Residual Azo dyes pose a major environment problem due to the benzene rings present in their structure. In this experimental study, the efficiencies of the US/H2O2/Fe2+ and US/S2O82‒/Fe2+ processes in degrading Acid Blue 113 Azo were investigated. For this purpose, the effects of the parameters involved in these processes such as initial solution pH in the range of 3 to 11, different concentrations of H2O2, and ‒S2O82 in the range of 1 to 10 mM, those of FeSO4 in the range of 0.1 to 1 mM, and different initial dye concenterations were investigated in a batch ultrasound reactor operated at 40 kHz.
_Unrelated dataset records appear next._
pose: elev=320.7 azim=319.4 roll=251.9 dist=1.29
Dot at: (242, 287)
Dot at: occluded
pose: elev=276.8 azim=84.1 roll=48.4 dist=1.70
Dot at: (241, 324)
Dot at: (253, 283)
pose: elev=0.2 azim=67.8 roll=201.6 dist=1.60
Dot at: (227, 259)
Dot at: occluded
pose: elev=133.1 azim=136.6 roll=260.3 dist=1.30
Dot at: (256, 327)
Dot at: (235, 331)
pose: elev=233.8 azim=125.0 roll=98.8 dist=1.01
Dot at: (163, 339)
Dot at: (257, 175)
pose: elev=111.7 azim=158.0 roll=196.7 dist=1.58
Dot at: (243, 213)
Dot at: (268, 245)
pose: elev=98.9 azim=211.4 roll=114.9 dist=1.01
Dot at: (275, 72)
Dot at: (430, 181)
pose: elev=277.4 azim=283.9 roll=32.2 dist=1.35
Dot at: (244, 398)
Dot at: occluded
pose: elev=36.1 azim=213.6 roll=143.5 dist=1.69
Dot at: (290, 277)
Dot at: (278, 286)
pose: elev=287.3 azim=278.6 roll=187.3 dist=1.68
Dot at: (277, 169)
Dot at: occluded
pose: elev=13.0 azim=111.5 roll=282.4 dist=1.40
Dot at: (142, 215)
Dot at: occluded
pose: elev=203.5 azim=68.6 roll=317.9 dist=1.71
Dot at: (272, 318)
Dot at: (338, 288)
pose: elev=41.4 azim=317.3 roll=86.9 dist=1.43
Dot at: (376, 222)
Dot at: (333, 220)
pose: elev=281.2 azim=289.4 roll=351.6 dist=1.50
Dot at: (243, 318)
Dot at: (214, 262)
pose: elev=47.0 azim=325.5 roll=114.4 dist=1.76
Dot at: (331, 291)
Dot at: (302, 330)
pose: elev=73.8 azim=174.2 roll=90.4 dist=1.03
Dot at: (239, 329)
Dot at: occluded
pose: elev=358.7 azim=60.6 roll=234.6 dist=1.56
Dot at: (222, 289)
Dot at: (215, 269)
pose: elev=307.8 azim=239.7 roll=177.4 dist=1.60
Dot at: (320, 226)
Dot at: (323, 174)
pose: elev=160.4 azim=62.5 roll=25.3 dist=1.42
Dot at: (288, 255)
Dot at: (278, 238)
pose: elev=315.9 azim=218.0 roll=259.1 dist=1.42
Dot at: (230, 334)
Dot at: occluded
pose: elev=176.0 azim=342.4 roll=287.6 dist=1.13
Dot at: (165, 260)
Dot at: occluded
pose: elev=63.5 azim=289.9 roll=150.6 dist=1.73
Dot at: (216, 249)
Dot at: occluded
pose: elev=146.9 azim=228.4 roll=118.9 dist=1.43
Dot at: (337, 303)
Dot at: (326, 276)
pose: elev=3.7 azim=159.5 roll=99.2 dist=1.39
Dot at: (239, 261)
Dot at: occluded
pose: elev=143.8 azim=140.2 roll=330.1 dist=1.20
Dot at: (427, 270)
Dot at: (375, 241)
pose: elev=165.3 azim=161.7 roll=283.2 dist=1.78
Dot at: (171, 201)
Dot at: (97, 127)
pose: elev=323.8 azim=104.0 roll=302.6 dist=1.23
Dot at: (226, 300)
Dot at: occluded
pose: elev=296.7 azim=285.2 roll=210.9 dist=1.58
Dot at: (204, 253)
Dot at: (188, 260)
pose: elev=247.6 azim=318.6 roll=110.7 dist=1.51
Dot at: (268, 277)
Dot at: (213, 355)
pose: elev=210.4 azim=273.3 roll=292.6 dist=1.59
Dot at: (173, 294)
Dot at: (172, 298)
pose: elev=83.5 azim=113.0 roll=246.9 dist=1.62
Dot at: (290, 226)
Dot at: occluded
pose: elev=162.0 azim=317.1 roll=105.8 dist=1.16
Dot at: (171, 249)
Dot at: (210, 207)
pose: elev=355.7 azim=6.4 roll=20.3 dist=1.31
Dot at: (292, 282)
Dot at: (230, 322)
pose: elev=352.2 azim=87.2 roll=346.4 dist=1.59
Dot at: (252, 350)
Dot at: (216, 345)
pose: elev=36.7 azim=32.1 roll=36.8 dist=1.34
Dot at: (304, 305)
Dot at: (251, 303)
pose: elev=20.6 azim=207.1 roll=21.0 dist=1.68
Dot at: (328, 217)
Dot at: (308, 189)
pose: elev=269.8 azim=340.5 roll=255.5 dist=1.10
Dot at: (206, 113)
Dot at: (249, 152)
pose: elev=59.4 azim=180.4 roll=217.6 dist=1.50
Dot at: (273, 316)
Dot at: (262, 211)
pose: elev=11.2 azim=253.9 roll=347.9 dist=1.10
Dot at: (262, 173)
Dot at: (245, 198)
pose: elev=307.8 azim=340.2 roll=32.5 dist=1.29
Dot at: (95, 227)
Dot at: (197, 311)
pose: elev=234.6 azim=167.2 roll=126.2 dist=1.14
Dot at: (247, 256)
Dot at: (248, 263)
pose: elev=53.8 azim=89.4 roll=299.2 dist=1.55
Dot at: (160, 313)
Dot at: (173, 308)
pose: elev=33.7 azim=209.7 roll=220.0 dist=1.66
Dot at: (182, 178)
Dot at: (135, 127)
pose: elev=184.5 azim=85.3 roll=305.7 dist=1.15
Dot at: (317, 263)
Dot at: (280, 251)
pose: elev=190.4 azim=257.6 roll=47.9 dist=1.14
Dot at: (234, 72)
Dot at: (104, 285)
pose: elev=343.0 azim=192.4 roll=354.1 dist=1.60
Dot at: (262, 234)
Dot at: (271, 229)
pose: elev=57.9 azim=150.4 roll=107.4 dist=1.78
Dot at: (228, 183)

Also, the effects of aeration on process efficiency and fluctuations in the dye UV-Vis spectrum were investigated under optimum conditions. Based on the results obtained, dye removal efficiency decreased considerably in both processes with increasing pH such that maximum removal efficiency was obtained at pH 3 in both processes. Similarly dye removal efficiency decreased in both processes when FeSO4 concentration rose above 0.5 mM. The optimum conditions in the US/H2O2/Fe2+ process to achieve a removal efficiency of 93.5% for an initial dye concentration of 50 mg/L involved H2O2 and FeSO4 concentrations of 2.5 and 0.05 mM, respectively. Under the same optimal conditions, the efficiency of the US/S2O82‒/Fe2+ process was found to be 94.3% for a S2O82‒ concentration of 2.5 nM. These results suggest that the US/S2O82‒/Fe2+ is more effective than the US/H2O2/Fe2+ in reducing the 567 nm peak of the dye structure. Finally, examination of the changes in the UV-Vis spectra of Acid Blue 113 showed that the US/H2O2/Fe2+ process led to greater declines in the 276 and 203 nm peaks.